What Controls Depth of Field in Photography

Knowing what controls depth of field (DoF) has the potential to greatly improve your photography. This is because depth of field has a huge impact on the overall feel of your photos.

In this guide, you are going to learn how to control depth of field by covering these topics:

  • Depth of field definition
  • Importance of depth of field
  • Factors affecting depth of field
  • Controlling depth of field to create amazing photos
  • Etc.

P.S. If you’re interested in seeing some of my best photography work, check out the Gallery or my Instagram. Some of my images are also available as photo prints, with a selection of my favorites HERE.

50 mm – f/2.8 – 1/400 – ISO 100 | View in Gallery

What is Depth of Field in Photography?

Depth of field is essentially the region within a photo that is in focus and sharp. Wherever you place your focus point within a scene will be the point that is tack sharp, but a percentage in front of and behind your focus point will also be acceptably sharp.

It is also important to know that it is not an equal zone in front of and behind the focus point that’s in focus. Rather, approximately ⅓ of your depth of field will be in front of the focus point and ⅔ behind.

The main factors that you can manipulate to control depth of field are aperture, focal length, and distance between you and your subject. These will be discussed further below.

Why is Depth of Field Important?

Controlling depth of field is super important because, at least in my opinion, it gives you the most artistic control of an image. Using the proper depth of field is the make-or-break aspect when it comes to vast landscapes and dreamy portraits.

For example, using shallow depth of field for a dreamy portrait is what allows for the subject to be tack sharp while the background is pleasingly blurred (bokeh). With a shallow depth of field, only a small portion of the scene will be in focus, which allows for excellent background separation. Using a deep depth of field in this scenario would result in the background also being in focus, likely resulting in many distracting elements throughout the scene.

On the other hand, with the vast landscape, you would want a deep depth of field to ensure the photo is sharp from corner to corner. This is an important thing to consider when you are facing a beautiful vista. Nothing would be worse than getting your photos onto the computer and realizing that the mountains in the background are soft.

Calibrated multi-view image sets
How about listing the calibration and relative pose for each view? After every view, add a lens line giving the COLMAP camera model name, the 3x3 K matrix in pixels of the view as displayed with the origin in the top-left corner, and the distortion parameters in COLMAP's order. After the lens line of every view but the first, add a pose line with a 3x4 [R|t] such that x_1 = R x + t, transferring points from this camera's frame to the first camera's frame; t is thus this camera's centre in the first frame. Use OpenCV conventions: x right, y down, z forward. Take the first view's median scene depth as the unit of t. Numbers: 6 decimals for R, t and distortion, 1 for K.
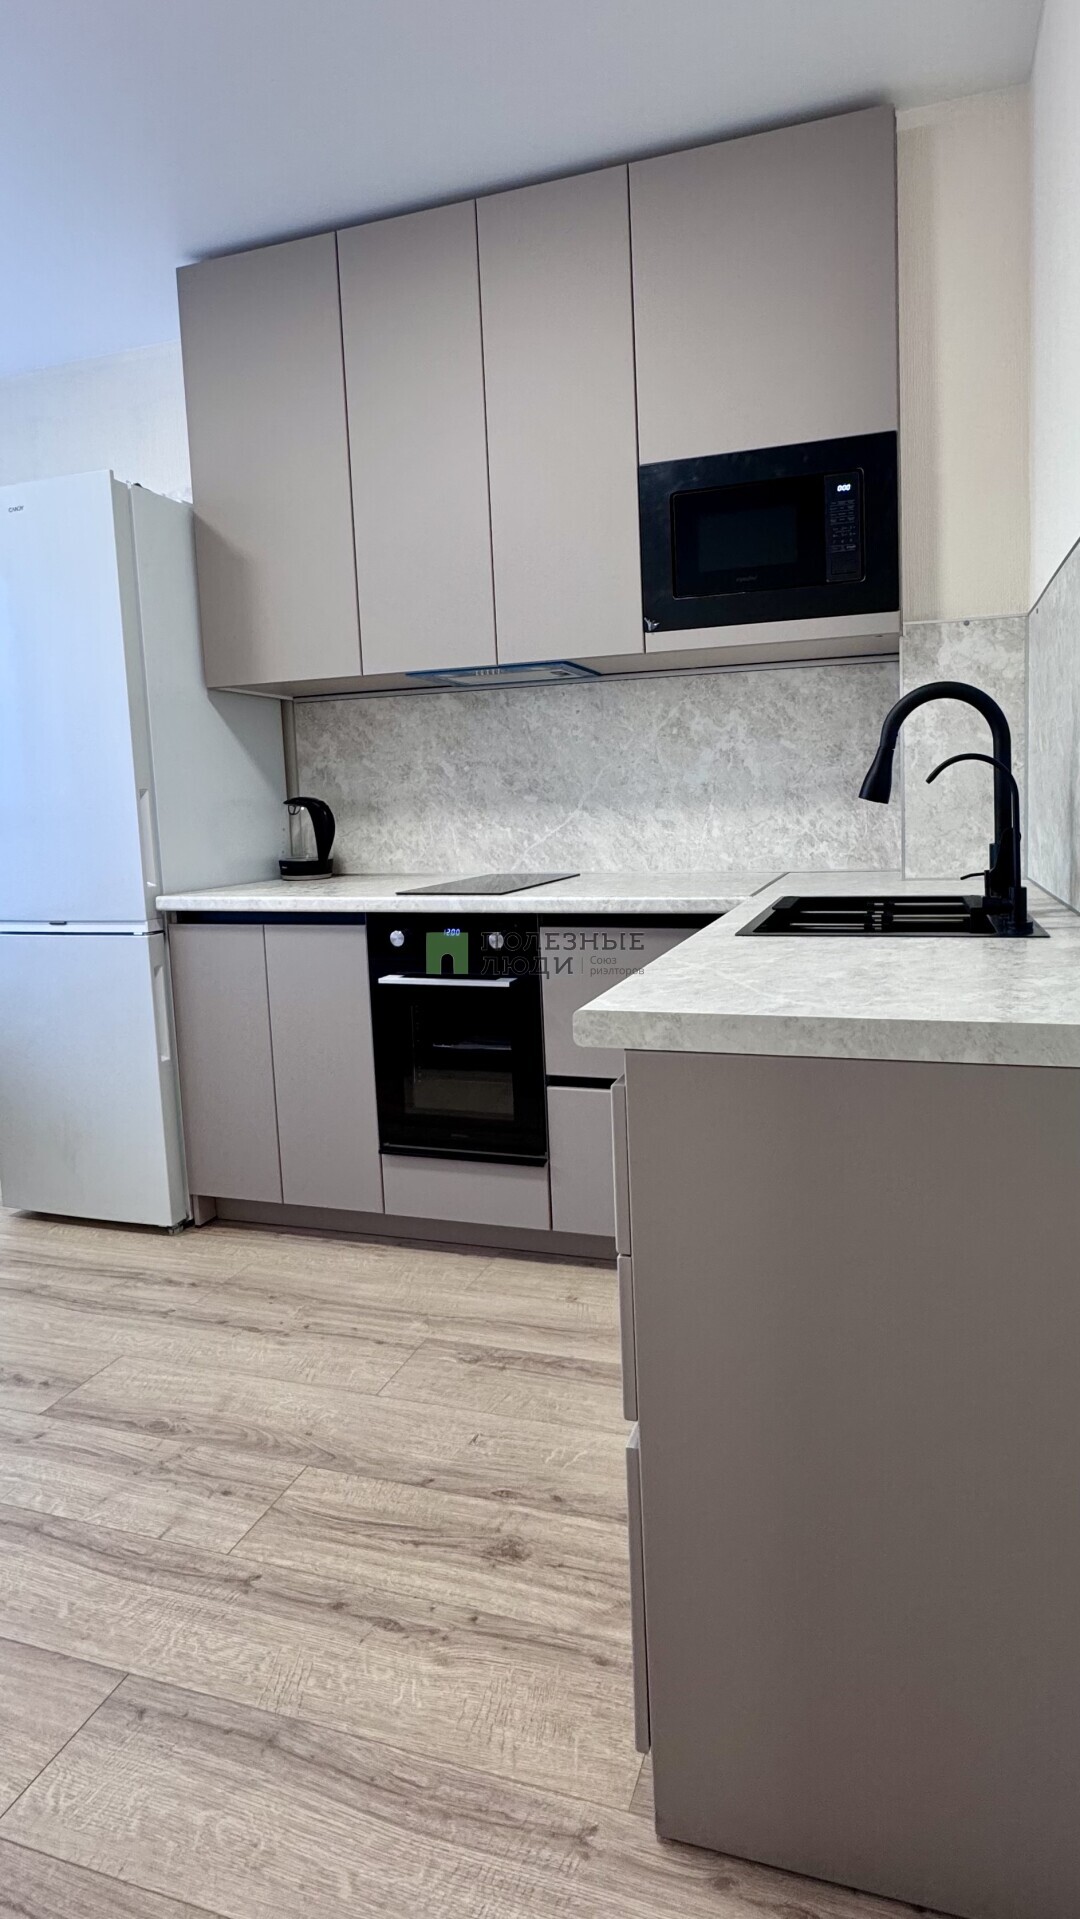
lens RADIAL K [[911.1, 0, 668.5], [0, 911.1, 877.9], [0, 0, 1]] dist [-0.001040, -0.002657]
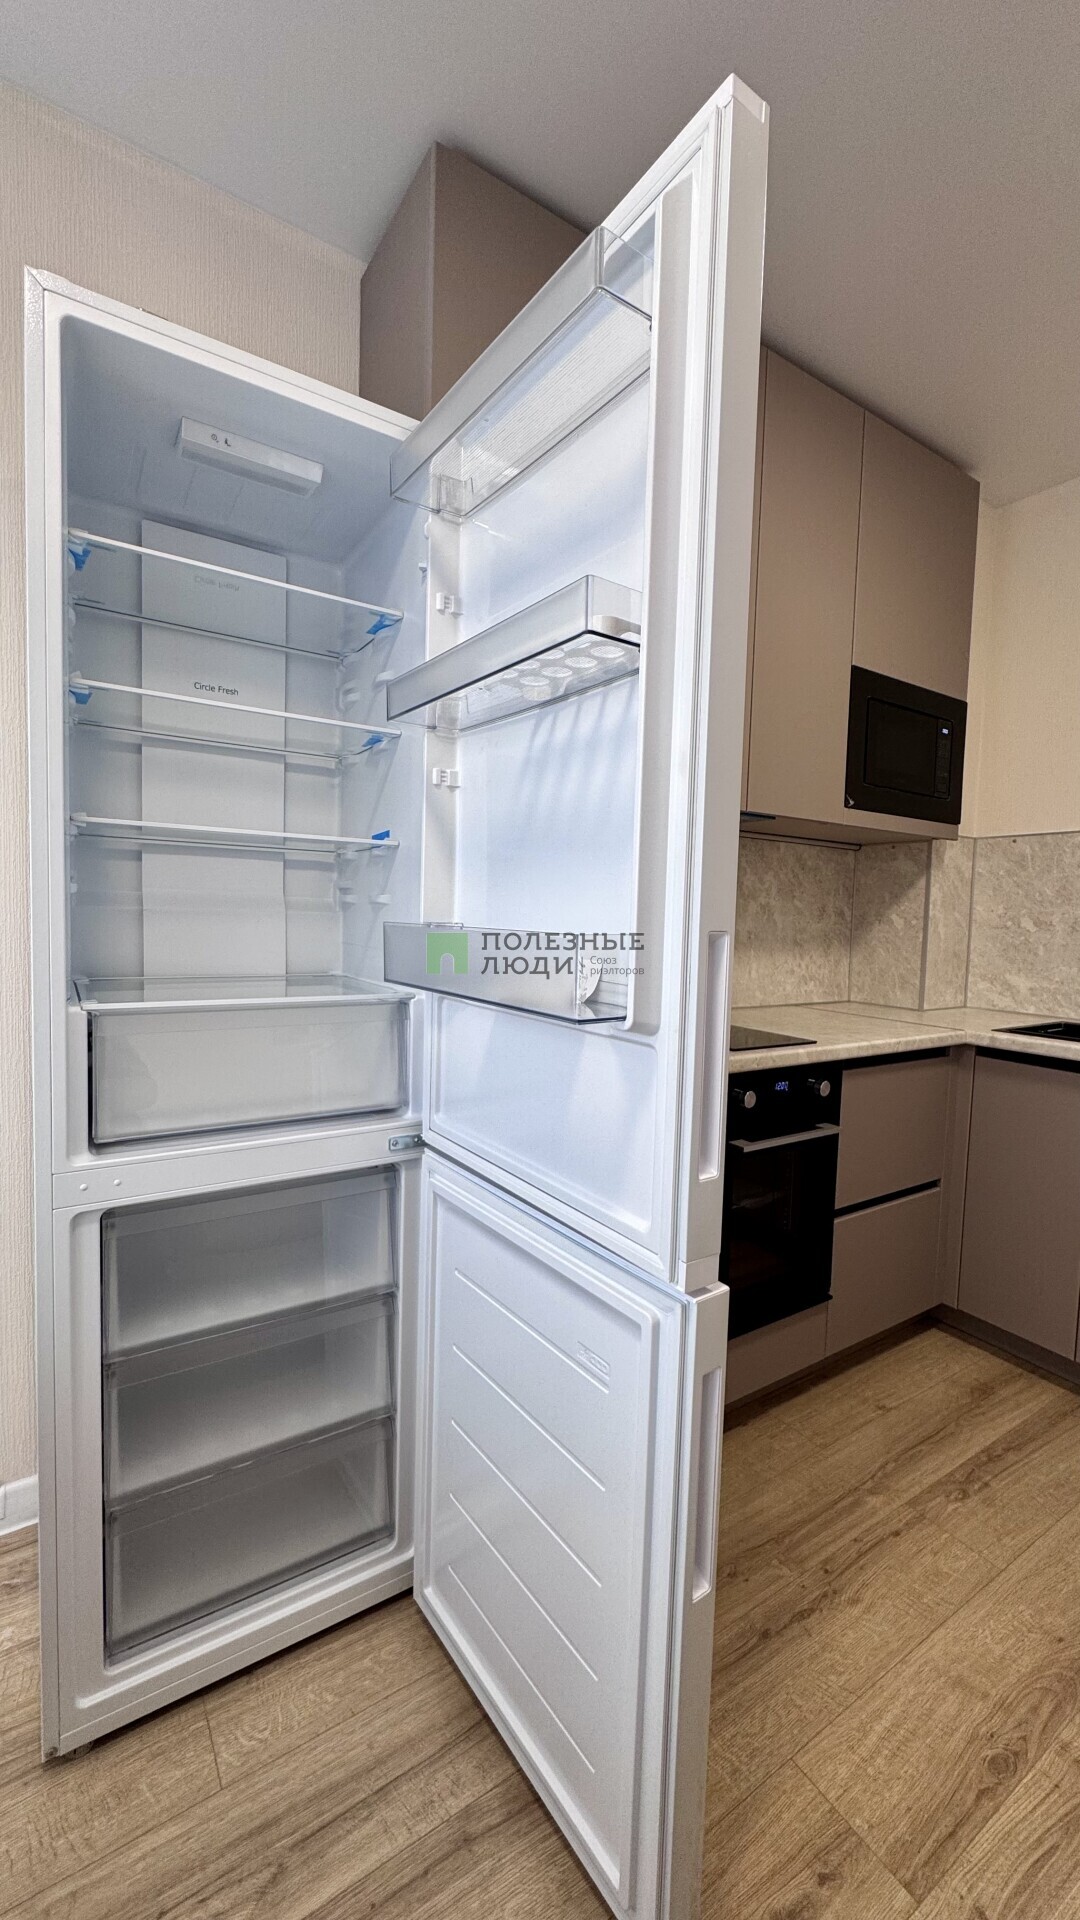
lens RADIAL K [[764.2, 0, 537.1], [0, 764.2, 959.2], [0, 0, 1]] dist [-0.002808, 0.000588]
pose [[0.664673, 0.006063, 0.747110, -1.011965], [0.012757, 0.999729, -0.019462, -0.061965], [-0.747026, 0.022467, 0.664415, 0.650289]]
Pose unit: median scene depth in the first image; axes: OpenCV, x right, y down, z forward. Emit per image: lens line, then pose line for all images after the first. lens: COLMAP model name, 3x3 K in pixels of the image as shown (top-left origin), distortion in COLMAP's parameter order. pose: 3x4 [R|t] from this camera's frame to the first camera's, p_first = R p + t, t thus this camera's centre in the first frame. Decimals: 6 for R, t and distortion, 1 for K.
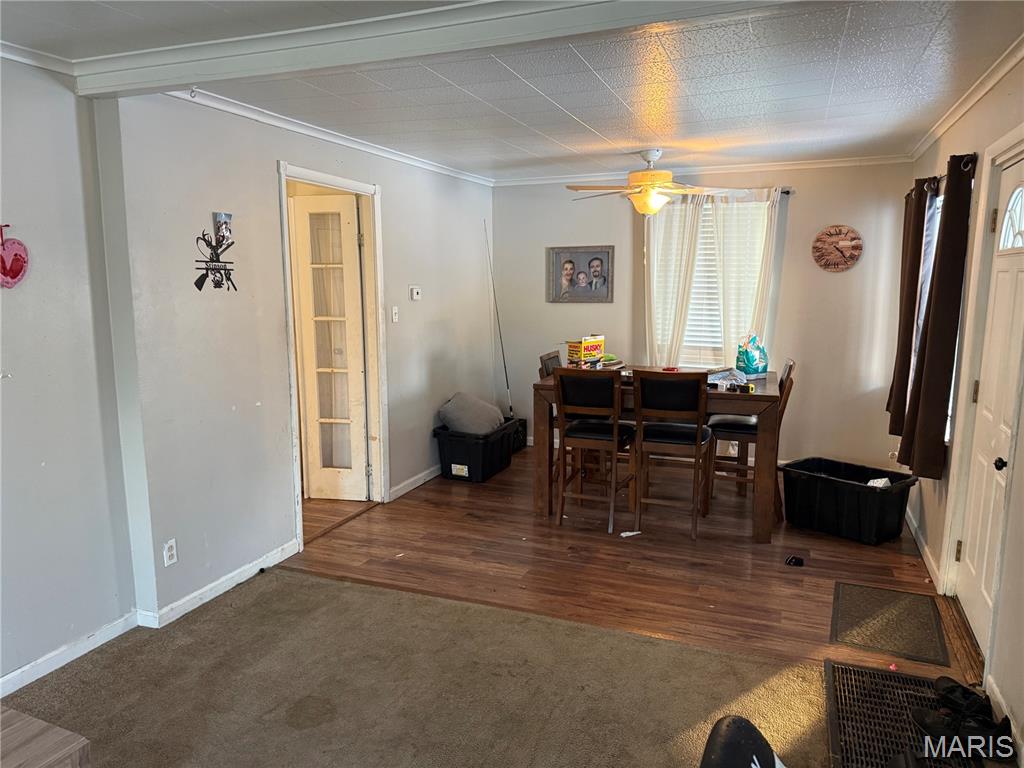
lens RADIAL K [[723.8, 0, 512.0], [0, 723.8, 384.0], [0, 0, 1]] dist [0.031091, -0.003343]
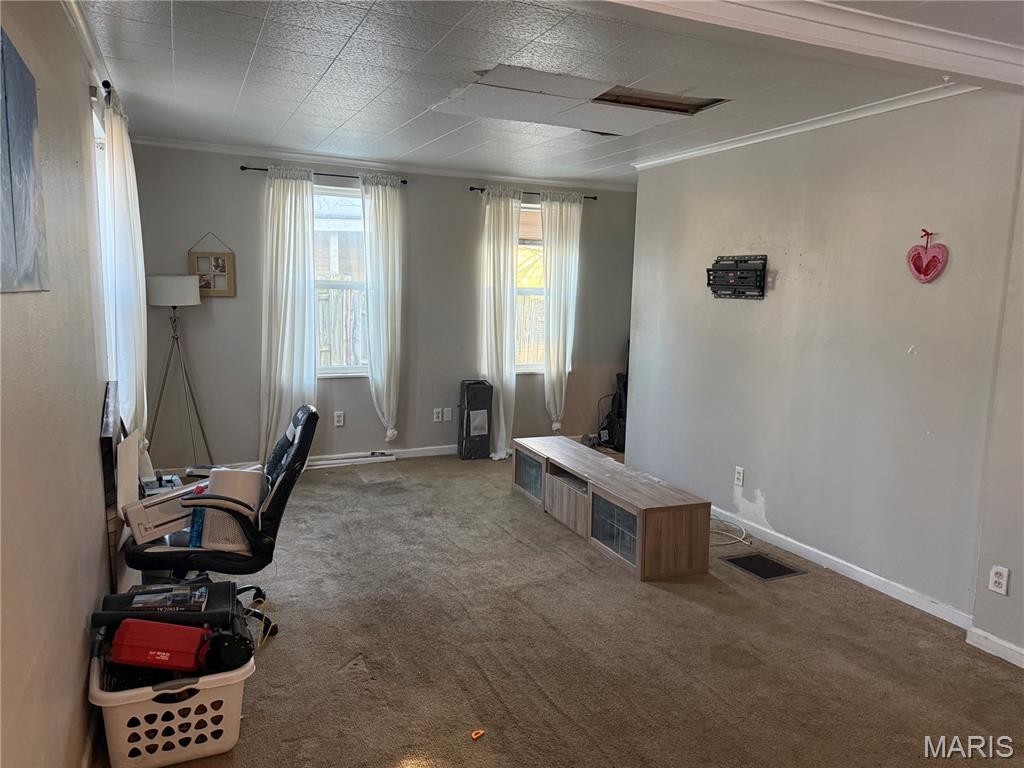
lens RADIAL K [[723.8, 0, 512.0], [0, 723.8, 384.0], [0, 0, 1]] dist [0.031091, -0.003343]
pose [[-0.696764, 0.081379, -0.712670, 0.645527], [-0.131235, 0.962311, 0.238191, -0.154550], [0.705193, 0.259490, -0.659824, 1.242295]]
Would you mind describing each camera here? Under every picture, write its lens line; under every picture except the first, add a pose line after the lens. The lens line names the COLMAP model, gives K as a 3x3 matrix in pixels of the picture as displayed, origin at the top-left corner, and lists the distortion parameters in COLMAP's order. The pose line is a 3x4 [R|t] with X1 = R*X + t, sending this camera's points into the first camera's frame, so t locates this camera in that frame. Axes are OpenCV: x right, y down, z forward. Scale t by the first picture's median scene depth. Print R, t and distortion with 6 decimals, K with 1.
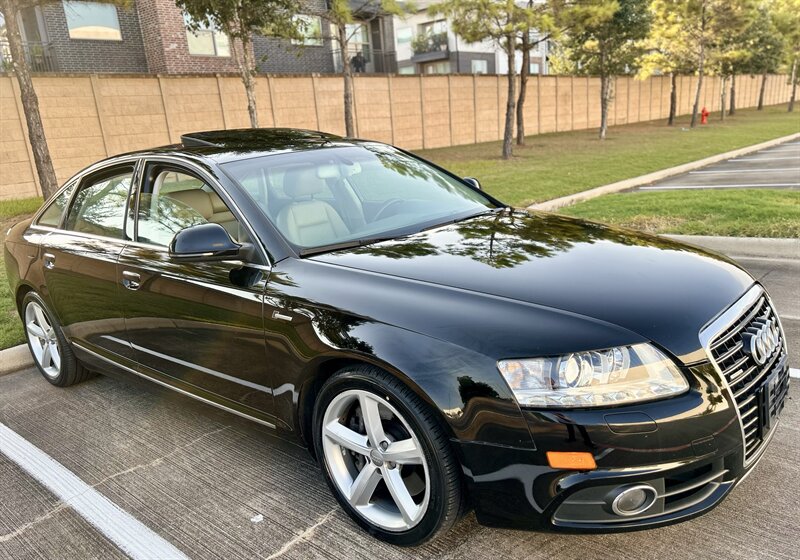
lens RADIAL K [[608.7, 0, 400.9], [0, 608.7, 300.2], [0, 0, 1]] dist [0.023362, -0.014594]
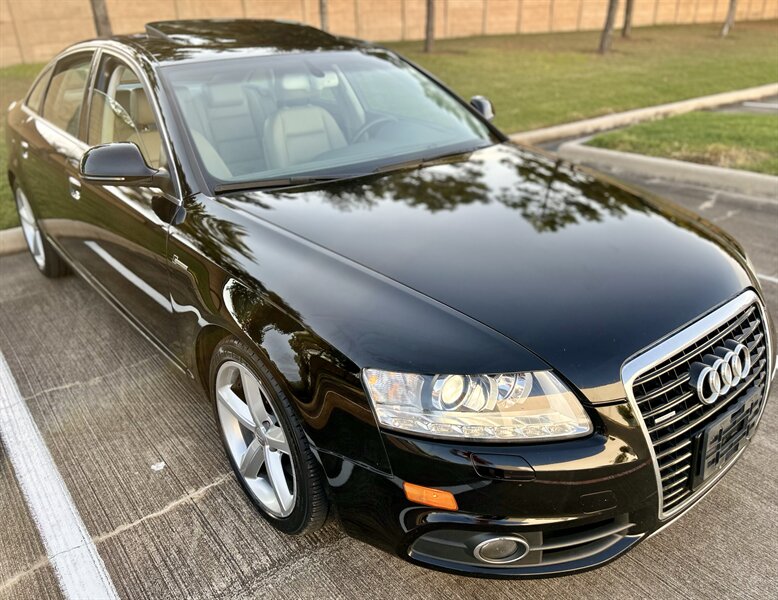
lens RADIAL K [[617.8, 0, 412.3], [0, 617.8, 292.6], [0, 0, 1]] dist [-0.001196, -0.000837]
pose [[0.987285, 0.121154, -0.102910, 0.166944], [-0.102087, 0.979485, 0.173745, -0.086720], [0.121849, -0.161030, 0.979399, 0.111945]]
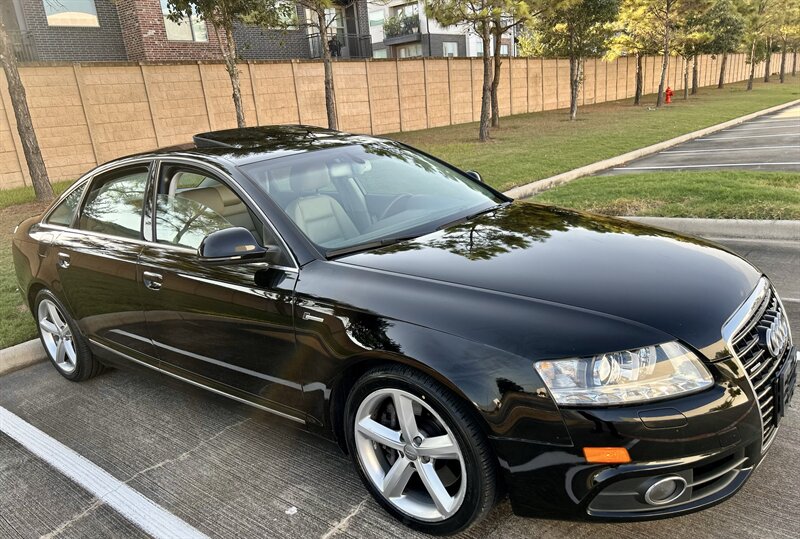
lens RADIAL K [[589.0, 0, 393.2], [0, 589.0, 292.3], [0, 0, 1]] dist [0.024606, -0.017360]
pose [[0.999408, -0.021299, 0.027033, -0.060674], [0.020587, 0.999441, 0.026340, -0.028794], [-0.027579, -0.025768, 0.999287, -0.002394]]
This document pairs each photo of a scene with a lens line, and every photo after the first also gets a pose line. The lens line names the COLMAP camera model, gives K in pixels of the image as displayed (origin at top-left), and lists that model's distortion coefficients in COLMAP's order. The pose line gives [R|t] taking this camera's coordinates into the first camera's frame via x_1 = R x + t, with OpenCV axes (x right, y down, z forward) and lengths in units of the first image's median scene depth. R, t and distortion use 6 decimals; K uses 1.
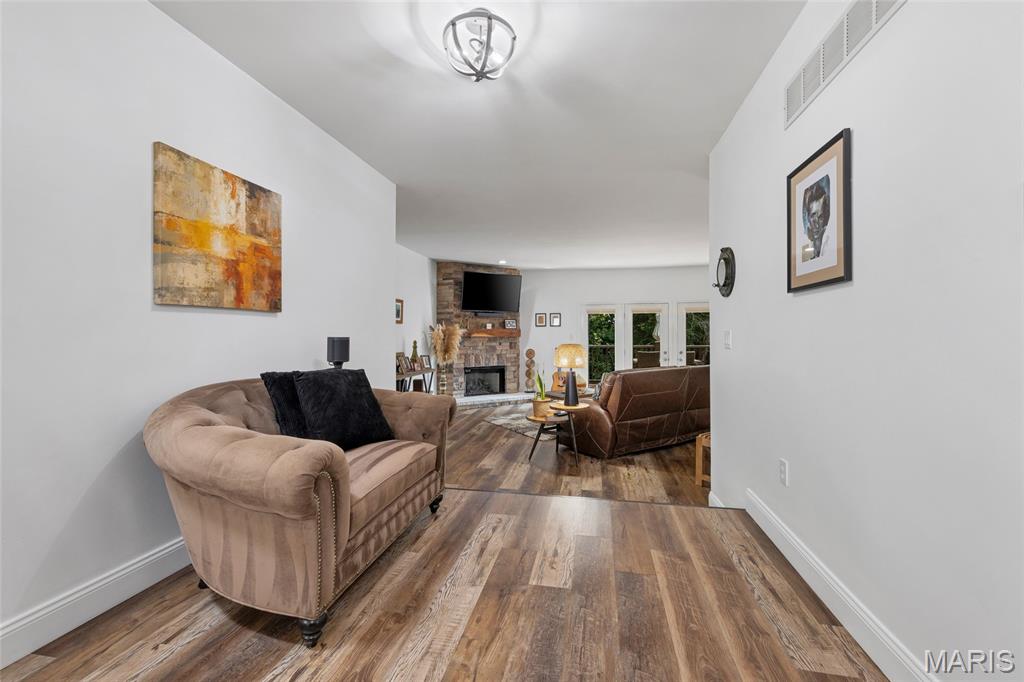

- [QUESTIONS TO ANSWER]
1. Answer from the guide:
(a) Roughly what fraction of the depth of field lies in front of the focus point?
(b) What three factors does it name for controlling depth of field?
(c) What kind of depth of field does it recommend for a vast landscape?
2. Reproduce the guide's text starting at "Knowing what controls" and ending at "my favorites HERE.", changing "improve" to "enhance".
These items come from a separate source.

- [ANSWERS PER TASK]
1.
(a) About ⅓.
(b) Aperture, focal length, and the distance between you and your subject.
(c) A deep depth of field.

2.
Knowing what controls depth of field (DoF) has the potential to greatly enhance your photography. This is because depth of field has a huge impact on the overall feel of your photos.

In this guide, you are going to learn how to control depth of field by covering these topics:

  • Depth of field definition
  • Importance of depth of field
  • Factors affecting depth of field
  • Controlling depth of field to create amazing photos
  • Etc.

P.S. If you’re interested in seeing some of my best photography work, check out the Gallery or my Instagram. Some of my images are also available as photo prints, with a selection of my favorites HERE.